Não são os grandes clubes que saem prejudicados, já que estão a ser comprados atletas que pouco contam nos seus emblemas (caso de Mendy, Koulibaly, entre outros), ou jogadores em final de carreira (Cristiano Ronaldo ou Karim Benzema) mas sim os clubes medianos que poderiam receber esses atletas, que seriam consideradas as estrelas dos seus respetivos plantéis. Um Fulham ou um Brentford, por exemplo, não estão na condição de oferecer aos jogadores um salário que lhes é regalado no Al Nassr ou Al Hilal, por exemplo, sendo que se tratam de clubes com melhores condições financeiras que a maioria, além de estarem na melhor competição do mundo do futebol.
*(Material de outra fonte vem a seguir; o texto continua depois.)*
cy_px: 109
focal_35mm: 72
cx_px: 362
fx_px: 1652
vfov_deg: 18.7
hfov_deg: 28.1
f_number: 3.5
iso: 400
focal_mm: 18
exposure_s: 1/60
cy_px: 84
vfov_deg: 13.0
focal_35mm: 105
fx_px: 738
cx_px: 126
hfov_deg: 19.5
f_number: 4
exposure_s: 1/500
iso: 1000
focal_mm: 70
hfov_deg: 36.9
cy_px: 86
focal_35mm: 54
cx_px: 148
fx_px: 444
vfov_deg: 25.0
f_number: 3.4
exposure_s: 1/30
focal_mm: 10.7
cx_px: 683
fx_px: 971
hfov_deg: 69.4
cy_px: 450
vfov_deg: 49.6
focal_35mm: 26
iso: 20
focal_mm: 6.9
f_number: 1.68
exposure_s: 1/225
O aumento de preço dos jogadores, levou a que equipas com menos poder financeiro contratassem em outros lugares do mundo, fora da Europa. Os emblemas portugueses, por exemplo, centraram os seus investimentos na América do Sul, conseguindo trazer vários craques como Di María ou Otamendi. No entanto, esta movimentação já pouco ou nada ocorre, pelo menos nos três protagonistas do nosso futebol
. Os grandes clubes, pertencentes aos Big 5, já vão diretamente a essas fontes de jogadores para gastar o seu dinheiro, com preços inflacionados na maioria dos casos, o que leva a que não haja capacidade de competição dos anteriores clientes deste mercado. Os grupos de multipropriedade facilitam a tarefa, especialmente no scouting. O City Group tem o Bahia e o Montevideo City debaixo da sua tutela, enquanto que o Red Bull é dono do Bragantino. Estes grupos são máquinas que trabalham muito bem, captam os melhores talentos e avaliam uma possível transferência para a Europa, dentro de instituições que estão sob a sua tutela.
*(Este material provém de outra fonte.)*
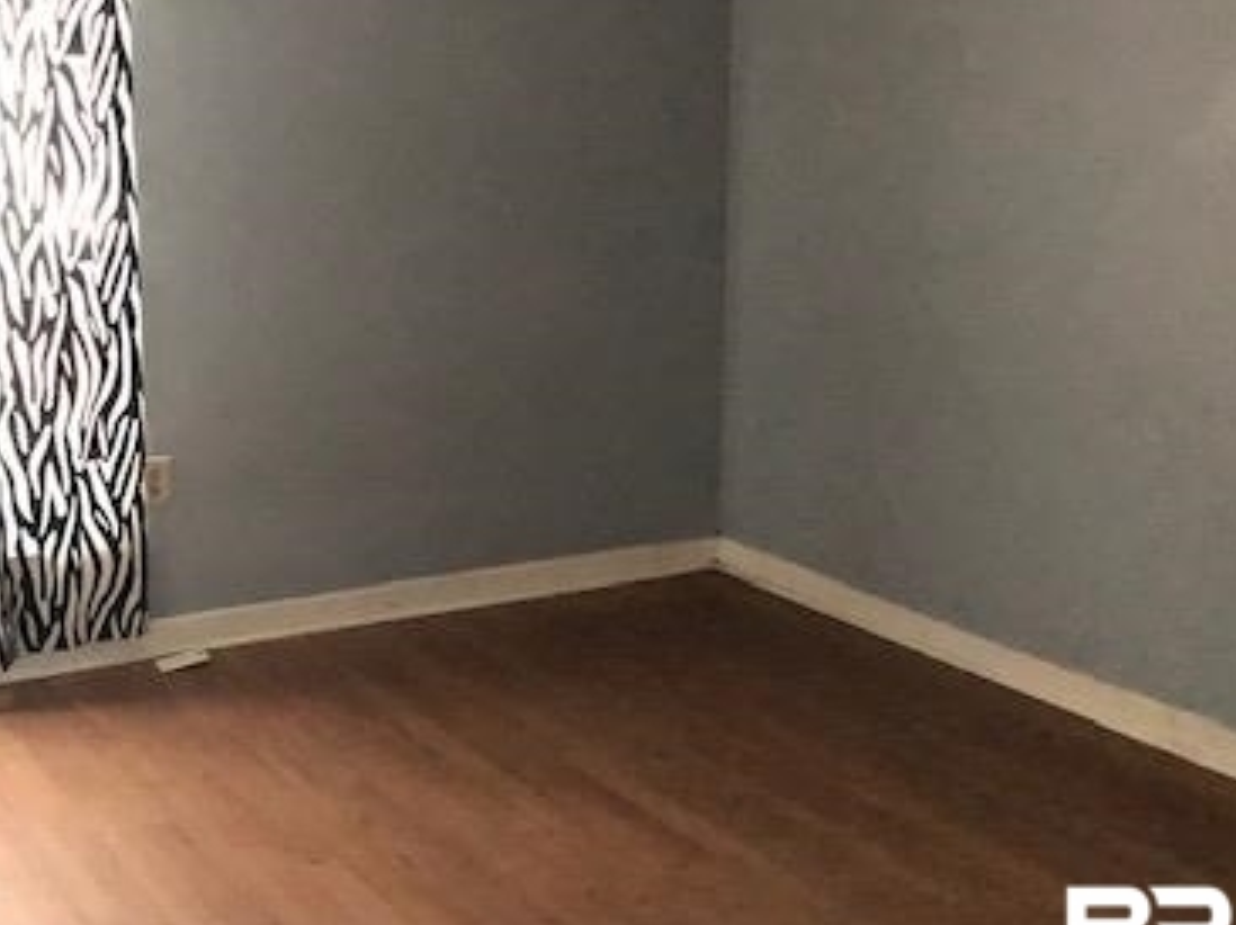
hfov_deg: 38.1
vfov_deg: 29.4
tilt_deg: -7.5
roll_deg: +0.2
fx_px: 1748
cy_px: 311
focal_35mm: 49
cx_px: 338
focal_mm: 3.99
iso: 1600
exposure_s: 1/4
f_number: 1.8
Daí o processo formativo estar a ser cada vez mais importante para os clubes que não fazem parte dos Big 5 ou que, mesmo estando inseridos nessas competições, não têm capacidade de investimento. Ao produzir jovens, vão ser necessárias menos contratações e a probabilidade de fazerem dinheiro com as suas próprias promessas torna-se bastante elevada, existindo apenas lucro, já que não se tratam de aquisições a outros emblemas.
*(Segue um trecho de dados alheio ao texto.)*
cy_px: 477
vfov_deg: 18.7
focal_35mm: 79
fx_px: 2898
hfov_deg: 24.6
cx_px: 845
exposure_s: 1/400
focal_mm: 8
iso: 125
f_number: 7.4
A realidade é que não existe uma forma de controlar este aumento descontrolado do preço dos passes dos jogadores. O fair-play financeiro foi uma boa criação, mas o mesmo tem sido facilmente enganado, além de só atuar na Europa. Com o surgimento do Médio Oriente, esta questão irá adensar-se mais, já que o Projeto 2030 está só no seu começo.
Chegámos a um ponto que é impossível voltarmos atrás, com uma redução no valor das transferências. Possivelmente só uma crise ao nível global alteraria esta situação, mas é uma situação que não é desejada. Apela-se à destreza e capacidade negocial dos compradores, que cada vez têm de abrir mais a carteira, independentemente da qualidade do jogador que contratam.